TEXTO MOSTRADO |
========================

Entre las primeras obras de esta retrospectiva se encuentra Bitte nicht nach Hause schicken (Por favor, no envíen a
casa), un autorretrato (Kippenberger
era muy dado a autorretratarse a modo crítico o sátira) inspirado en la
fotografía del secuestro de Hanns-Martin Schleyer por los jóvenes aterradores de la RAF. Schleyer era
un prominente ex nazi que, a pesar de la supuesta desnazificación, acabó siendo
líder de la patronal alemana en los años 70.

Bitte nicht nach hause schicken, de M. Kippenberger. Foto: Paco Arteaga
Otra de las piezas clave de
esta retrospectiva – curatorialmente algo escasa en riesgos e imaginación, a
pesar del juego que da Kippenbeger – es la escultura que planta de sí mismo de
cara a la pared Martin ab in die Ecke und schäm Dich (Martin, contra la pared, debería darte vergüenza) de 1989, caricaturizando el
castigo del establishment alemán en
forma del rebelde chaval que nace, crece y muere con él. Su hermana Susana le
describe en una biografía publicada el año pasado: “Fue un niño toda su vida, nunca
lo suficientemente amado. Necesitaba constantemente llamar la atención”. Susana
cuenta que los amigos de su hermano, acostumbrados a las visitas sin aviso del
artista, apagaban la luz de sus casas para evitar que les invadiera y que uno
de sus cumpleaños consistió en una orgía de tres días en la Selva Negra.

========================

ENTRADAS DISPONIBLES |
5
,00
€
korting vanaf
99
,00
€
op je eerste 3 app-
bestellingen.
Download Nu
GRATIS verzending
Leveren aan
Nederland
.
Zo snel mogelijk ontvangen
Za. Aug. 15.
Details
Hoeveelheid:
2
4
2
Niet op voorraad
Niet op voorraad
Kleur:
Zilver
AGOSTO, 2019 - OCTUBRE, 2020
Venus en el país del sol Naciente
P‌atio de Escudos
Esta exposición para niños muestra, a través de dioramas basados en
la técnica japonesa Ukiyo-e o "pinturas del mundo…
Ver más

========================

TAREA PENDIENTE |
Resume en dos oraciones el texto sobre la retrospectiva de Kippenberger. Las entradas no tienen nada que ver con esto.

TU RESPUESTA |
La retrospectiva de Kippenberger incluye el autorretrato Bitte nicht nach Hause schicken, inspirado en la foto del secuestro de Hanns-Martin Schleyer, un prominente ex nazi que llegó a liderar la patronal alemana. También incluye la escultura Martin ab in die Ecke und schäm Dich, de 1989, en la que el artista se pone de cara a la pared para caricaturizar el castigo del establishment alemán, y su hermana Susana lo describe en una biografía como un niño toda su vida que necesitaba llamar la atención.